As children raced through the halls of the Trump Kennedy Center waving miniature American flags and wearing Minuteman hats, Dr. Ben Carson stood at the center of what he hopes will become a new movement in children’s education.
The former Housing and Urban Development secretary, 2016 presidential candidate, and renowned neurosurgeon premiered “Star Spangled Adventures: The Movie” on Sunday as part of the American Cornerstone Institute’s Little Patriots initiative, an effort designed to teach American history to children through books, films, and educational resources ahead of the nation’s 250th anniversary.
For Carson, the animated feature is about far more than entertainment. “In order for people to really develop patriotism, they need to know their history,” Carson said in an interview with The Daily Wire before the screening. “I was noticing that fewer and fewer people seem to know their history.”
The concern is one that animated nearly every aspect of the event. Throughout the afternoon, families packed the venue for patriotic activities before gathering for a screening of the film, which follows Liberty the Eagle through key moments in American history.
Carson argued that too many young Americans are being taught a distorted understanding of the country’s past. “Probably the biggest thing that’s missing is that we have a country with an honorable history,” Carson said. “There are those who have taken some of the bad things that have happened and tried to make that characterizing.”

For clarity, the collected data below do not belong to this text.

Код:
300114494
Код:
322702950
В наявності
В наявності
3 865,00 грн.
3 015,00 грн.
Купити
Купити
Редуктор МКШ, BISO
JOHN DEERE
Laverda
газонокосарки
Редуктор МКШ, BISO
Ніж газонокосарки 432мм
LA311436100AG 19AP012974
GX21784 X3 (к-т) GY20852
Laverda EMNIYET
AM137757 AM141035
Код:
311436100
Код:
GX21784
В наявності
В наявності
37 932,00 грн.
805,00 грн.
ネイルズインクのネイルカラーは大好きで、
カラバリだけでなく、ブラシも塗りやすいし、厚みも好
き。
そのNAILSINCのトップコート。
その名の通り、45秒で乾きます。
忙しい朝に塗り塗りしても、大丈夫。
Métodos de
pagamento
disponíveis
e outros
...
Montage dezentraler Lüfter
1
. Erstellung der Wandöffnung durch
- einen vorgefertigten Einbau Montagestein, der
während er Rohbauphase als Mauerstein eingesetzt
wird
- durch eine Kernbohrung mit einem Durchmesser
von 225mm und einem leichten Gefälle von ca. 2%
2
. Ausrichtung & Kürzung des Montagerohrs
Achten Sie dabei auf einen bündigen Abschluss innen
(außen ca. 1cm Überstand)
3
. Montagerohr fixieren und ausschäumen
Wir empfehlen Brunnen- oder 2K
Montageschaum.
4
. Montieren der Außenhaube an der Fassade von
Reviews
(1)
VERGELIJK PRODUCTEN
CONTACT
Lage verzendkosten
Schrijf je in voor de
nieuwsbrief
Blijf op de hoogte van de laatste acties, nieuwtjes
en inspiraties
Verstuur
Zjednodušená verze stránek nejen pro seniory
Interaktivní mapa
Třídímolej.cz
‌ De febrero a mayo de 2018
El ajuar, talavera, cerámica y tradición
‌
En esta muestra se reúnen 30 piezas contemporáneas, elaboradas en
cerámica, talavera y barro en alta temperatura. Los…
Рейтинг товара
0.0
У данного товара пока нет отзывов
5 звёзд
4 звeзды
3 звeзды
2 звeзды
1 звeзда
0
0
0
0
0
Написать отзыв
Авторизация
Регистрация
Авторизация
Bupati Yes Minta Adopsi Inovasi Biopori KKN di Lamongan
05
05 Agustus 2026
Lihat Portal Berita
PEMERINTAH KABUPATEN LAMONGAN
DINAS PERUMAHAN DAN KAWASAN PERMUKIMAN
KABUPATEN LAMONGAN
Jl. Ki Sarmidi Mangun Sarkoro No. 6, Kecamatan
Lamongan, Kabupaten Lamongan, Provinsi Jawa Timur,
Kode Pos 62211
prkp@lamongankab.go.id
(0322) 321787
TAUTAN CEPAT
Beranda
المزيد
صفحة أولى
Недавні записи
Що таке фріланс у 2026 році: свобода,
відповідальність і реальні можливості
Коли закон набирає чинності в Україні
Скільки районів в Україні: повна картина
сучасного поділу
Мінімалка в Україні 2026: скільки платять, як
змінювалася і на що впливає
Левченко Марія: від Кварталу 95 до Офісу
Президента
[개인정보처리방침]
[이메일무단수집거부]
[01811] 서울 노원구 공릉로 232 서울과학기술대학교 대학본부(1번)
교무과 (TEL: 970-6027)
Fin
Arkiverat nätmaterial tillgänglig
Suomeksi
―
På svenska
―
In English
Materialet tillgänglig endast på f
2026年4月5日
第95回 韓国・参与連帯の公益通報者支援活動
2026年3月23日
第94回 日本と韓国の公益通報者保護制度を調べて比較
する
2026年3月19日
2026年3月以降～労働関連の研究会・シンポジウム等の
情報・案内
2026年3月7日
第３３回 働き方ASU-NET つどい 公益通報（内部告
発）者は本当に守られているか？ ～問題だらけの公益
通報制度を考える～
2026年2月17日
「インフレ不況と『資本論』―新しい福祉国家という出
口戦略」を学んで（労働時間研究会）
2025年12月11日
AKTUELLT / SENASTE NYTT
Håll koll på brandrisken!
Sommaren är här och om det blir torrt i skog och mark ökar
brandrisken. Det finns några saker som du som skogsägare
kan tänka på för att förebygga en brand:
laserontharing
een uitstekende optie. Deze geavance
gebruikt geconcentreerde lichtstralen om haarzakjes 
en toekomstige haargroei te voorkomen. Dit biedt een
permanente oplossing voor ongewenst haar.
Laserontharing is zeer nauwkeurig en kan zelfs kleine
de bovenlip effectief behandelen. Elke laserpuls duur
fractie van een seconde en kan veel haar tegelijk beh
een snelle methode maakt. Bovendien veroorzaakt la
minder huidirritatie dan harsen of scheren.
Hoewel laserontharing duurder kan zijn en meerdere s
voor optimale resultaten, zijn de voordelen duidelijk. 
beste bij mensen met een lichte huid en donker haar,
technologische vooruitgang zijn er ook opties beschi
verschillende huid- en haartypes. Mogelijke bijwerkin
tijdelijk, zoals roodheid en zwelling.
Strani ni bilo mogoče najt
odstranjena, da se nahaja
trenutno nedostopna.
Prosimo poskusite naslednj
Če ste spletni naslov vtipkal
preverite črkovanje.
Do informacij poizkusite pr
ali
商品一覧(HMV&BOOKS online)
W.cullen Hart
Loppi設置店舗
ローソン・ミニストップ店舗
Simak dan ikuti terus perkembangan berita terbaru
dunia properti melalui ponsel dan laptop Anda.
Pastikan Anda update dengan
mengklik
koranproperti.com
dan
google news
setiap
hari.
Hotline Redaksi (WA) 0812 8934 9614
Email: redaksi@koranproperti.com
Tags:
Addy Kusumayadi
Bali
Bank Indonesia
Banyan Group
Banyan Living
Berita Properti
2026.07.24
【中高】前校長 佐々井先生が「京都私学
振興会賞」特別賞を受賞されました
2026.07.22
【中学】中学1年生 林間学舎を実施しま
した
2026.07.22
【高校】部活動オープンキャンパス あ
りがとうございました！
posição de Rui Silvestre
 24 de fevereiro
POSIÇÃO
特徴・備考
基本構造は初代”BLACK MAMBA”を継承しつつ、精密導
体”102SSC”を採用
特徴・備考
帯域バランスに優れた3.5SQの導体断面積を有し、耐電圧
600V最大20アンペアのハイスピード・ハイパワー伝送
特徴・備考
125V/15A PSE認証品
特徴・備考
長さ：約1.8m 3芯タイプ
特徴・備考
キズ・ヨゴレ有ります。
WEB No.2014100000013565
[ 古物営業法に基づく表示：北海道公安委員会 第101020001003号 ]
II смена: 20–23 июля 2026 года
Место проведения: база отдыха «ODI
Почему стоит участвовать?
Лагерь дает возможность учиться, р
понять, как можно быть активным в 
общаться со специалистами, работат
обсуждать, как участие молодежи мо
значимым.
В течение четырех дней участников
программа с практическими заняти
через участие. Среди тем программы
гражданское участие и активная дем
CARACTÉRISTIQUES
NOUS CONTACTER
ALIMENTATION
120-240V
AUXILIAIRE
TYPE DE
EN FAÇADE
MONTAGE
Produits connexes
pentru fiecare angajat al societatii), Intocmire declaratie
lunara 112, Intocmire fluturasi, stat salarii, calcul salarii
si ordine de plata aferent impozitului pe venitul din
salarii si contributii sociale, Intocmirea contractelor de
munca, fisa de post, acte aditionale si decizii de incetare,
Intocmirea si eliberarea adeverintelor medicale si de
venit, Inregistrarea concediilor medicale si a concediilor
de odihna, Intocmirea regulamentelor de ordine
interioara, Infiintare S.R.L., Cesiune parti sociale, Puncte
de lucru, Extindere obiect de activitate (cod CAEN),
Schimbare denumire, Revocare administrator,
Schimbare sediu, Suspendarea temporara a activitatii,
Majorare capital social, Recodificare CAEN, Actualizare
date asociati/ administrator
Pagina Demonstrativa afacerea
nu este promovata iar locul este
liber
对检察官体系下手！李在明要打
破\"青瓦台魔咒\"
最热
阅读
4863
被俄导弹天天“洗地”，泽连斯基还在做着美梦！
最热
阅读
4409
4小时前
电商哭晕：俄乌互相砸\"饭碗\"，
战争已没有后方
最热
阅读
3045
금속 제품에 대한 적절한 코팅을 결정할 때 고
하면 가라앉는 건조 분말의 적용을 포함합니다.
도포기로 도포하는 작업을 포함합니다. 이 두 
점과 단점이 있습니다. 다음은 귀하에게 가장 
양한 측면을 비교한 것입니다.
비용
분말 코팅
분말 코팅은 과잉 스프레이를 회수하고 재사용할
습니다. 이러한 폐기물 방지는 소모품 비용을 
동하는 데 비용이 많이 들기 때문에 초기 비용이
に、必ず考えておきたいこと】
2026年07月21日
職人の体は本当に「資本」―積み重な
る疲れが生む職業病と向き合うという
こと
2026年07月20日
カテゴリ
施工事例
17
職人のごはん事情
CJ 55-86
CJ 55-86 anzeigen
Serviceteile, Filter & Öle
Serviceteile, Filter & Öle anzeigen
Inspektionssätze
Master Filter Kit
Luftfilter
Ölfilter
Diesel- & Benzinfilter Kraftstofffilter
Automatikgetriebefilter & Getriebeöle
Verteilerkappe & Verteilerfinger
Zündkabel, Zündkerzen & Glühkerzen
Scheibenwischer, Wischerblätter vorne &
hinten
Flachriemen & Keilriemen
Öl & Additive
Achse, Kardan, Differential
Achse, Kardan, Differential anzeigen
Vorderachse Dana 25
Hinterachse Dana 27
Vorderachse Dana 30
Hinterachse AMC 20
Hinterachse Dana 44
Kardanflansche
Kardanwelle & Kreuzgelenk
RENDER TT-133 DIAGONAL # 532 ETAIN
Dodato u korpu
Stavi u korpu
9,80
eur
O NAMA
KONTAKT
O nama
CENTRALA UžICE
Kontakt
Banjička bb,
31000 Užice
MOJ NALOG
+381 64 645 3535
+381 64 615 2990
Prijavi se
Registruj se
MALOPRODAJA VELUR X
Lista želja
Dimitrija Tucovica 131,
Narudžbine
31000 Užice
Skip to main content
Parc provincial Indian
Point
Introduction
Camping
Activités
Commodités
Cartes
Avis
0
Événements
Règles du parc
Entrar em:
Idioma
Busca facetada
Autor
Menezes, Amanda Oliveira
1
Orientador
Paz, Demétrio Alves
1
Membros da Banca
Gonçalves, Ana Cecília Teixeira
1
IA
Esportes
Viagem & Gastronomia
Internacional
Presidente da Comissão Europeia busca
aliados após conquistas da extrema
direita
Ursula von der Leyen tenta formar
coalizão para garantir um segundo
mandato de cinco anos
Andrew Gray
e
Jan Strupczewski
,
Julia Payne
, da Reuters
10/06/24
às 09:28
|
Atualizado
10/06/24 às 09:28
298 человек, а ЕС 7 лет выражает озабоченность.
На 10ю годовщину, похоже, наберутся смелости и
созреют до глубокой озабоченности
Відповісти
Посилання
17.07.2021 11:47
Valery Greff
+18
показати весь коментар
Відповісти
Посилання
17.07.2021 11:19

While acknowledging that America has experienced failures throughout its history, Carson said modern education often focuses exclusively on those failures while ignoring the nation’s achievements.
The result, he warned, is a generation increasingly vulnerable to ideological movements hostile to America’s founding principles. “We look around and we see socialism and communism becoming acceptable,” Carson said. “Those things are not compatible with our Constitution.”
That concern helps explain why Carson chose animation as the medium for his latest project. The challenge, he said, was finding a way to communicate history to children without sacrificing historical accuracy. “We throw some humor in there, but it’s heavily weighted with facts,” Carson said. “We did it that way so that not only would the little kids enjoy it, but the parents, the grandparents, the teachers would learn also.”
The film boasts an unusually star-studded cast for an independent patriotic project. Kevin Sorbo voices George Washington, Gary Sinise portrays Robert E. Lee, Pat Boone appears as Abraham Lincoln, and actor John Schneider lends his voice to Revolutionary War militia commander Captain John Parker.
For Schneider, best known for his role on “The Dukes of Hazzard,” joining the project required little persuasion. “I love this country. I was raised to love this country and honor this country,” Schneider told The Daily Wire on the red carpet.
What motivated him, he said, was seeing what he described as a growing effort to rewrite American history. “After I turned 50 or so, I started seeing this revisionist history coming in and saying that our country was bad,” Schneider said. “It really aggravated me.”
Standing just steps away from children wearing colonial-era hats and red, white, and blue outfits, Schneider said the event represented something increasingly rare in modern American culture: an unapologetic celebration of the nation itself. “It’s so great to be part of something that is defending our history,” he said.
Among those attending the premiere was longtime Carson mentee and ally Housing and Urban Development Secretary Scott Turner, who described the event as representative of the “heartbeat of America.”
“Patriots — even young patriots, little children — families coming together, celebrating our great country together, celebrating our faith in God together,” Turner added.
The premiere also served as a launch point for Carson’s broader educational ambitions. Alongside the film, Carson released a new book, “Built on Faith,” a children’s book discussing America’s founders and the influence of religious belief in their lives.
According to Carson, “Star Spangled Adventures” is only the beginning. “There are a lot of creative ventures in the works,” he said. As America approaches its semiquincentennial celebration in 2026, Carson hopes those projects will help create a generation that understands not only the nation’s history but its responsibilities.
When asked what he hopes families discuss on the drive home after watching the film, Carson’s answer was simple. “How can we see more of this?” he said. “How can we get more involved?”
For Dr. Ben Carson, that conversation may ultimately be the point of all his efforts going forward; the movie itself is only one chapter in a much larger effort to convince America’s youngest citizens that their country’s story is worth knowing — and worth defending.